Another integral aspect of the plot of Fences is Troy’s infidelity to Rose that results in the birth of a child who he sires with another woman. This act of infidelity further alienates Troy from his family — in particular it alienates him from Rose — and does not endear him to Cory and to his other son. What is one of the most significant aspects of this fact, however, is that sports and baseball is the primary way that Troy views this act of indiscretion on his part, which is suggested by the following quotation in which he attempts to tell Rose that he is fathering someone else’s child. “Then when I saw that gal. . . she firmed up my backbone. And I got to thinking that if I tried. . . I just might be able to steal second. Do you understand after eighteen years I wanted to steal second” (Wilson 70). This quotation underscores how central a motif baseball is to the most important events in the plot of Fences. Once again, Troy invokes a metaphor with baseball to describe a central theme in this story — his alienation from his family which spurs his own growing discontent with himself. The fact that the woman he is unfaithful with “firmed” up his stature and his character, alludes to the fact that for a long time before cheating on Rose “eighteen years,” Troy was unhappy with his life and the relative quiescence he endured that is attributed to his inability to play in the major leagues and his relative lowly status as a city employee. Troy implicitly admits to the wrong he committed by cheating on Rose by likening it to “stealing,” yet the connotations of this choice of diction also imply an excitement and recrudescence on his part that such an illicit act (in view of its consequences with his union to Rose) engendered within him. Once again, sports and baseball prove to be the central motif that elucidates the other themes of Fences and explains the nature of the protagonist, Troy.

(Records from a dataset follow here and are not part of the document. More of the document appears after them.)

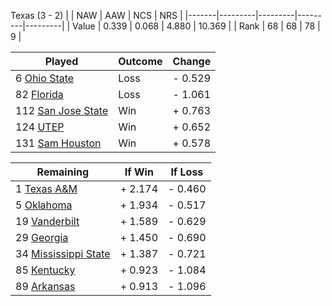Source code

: Texas (3 - 2)
|       |   NAW   |   AAW   |   NCS   |   NRS   |
|-------|---------|---------|---------|---------|
| Value |   0.339 |   0.068 |   4.880 |  10.369 |
| Rank  |      68 |      68 |      78 |       9 |

| Played                    | Outcome    |  Change  |
|---------------------------|------------|----------|
|   6 [Ohio State            ](OhioState.md)| Loss       | -  0.529 |
|  82 [Florida               ](Florida.md)| Loss       | -  1.061 |
| 112 [San Jose State        ](SanJoseState.md)| Win        | +  0.763 |
| 124 [UTEP                  ](UTEP.md)| Win        | +  0.652 |
| 131 [Sam Houston           ](SamHouston.md)| Win        | +  0.578 |

| Remaining                 |  If Win  |  If Loss |
|---------------------------|----------|----------|
|   1 [Texas A&M             ](TexasAM.md)| +  2.174 | -  0.460 |
|   5 [Oklahoma              ](Oklahoma.md)| +  1.934 | -  0.517 |
|  19 [Vanderbilt            ](Vanderbilt.md)| +  1.589 | -  0.629 |
|  29 [Georgia               ](Georgia.md)| +  1.450 | -  0.690 |
|  34 [Mississippi State     ](MississippiState.md)| +  1.387 | -  0.721 |
|  85 [Kentucky              ](Kentucky.md)| +  0.923 | -  1.084 |
|  89 [Arkansas              ](Arkansas.md)| +  0.913 | -  1.096 |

A comprehensive review of the various important facets of the plot of Fences and the themes explored within this work indicate that sports is the primary motif that the other important notions of this play are based upon. Troy’s defiance of life and the repercussions of death, his conflict with Cory regarding his anticipated career path as a football player, and his incorrigible behavior that leads to a growing sense of disillusionment about his self are all primarily delivered to the reader in relationship to various aspects of sports and to baseball, in particular.
Works Cited
Burbank, Sergei. “The Shattered Mirror: What August Wilson Means and Willed to Mean.” College Literature 36.2 (2009): 117-29. Print
Dobie, Ann B., ed. Theory Into Practice: An Introduction to Literary Criticism. Boston: Wadsworth Cengage Learning. 2009. Print
Gantt, Patricia M. “Putting Black Culture on Stage: August Wilson’s Pittsburgh Cycle.” College Literature 36.2 (2009): 1-25. Print
Gilmour, Nathan. “Troy Maxson Goes To Heaven.” The Christian Humanist. 2010. Web. http://www.christianhumanist.org/chb/2010/11/troy-maxson-goes-to-heaven/
Wilson, August. Fences. New York: Plume. 1986. Print.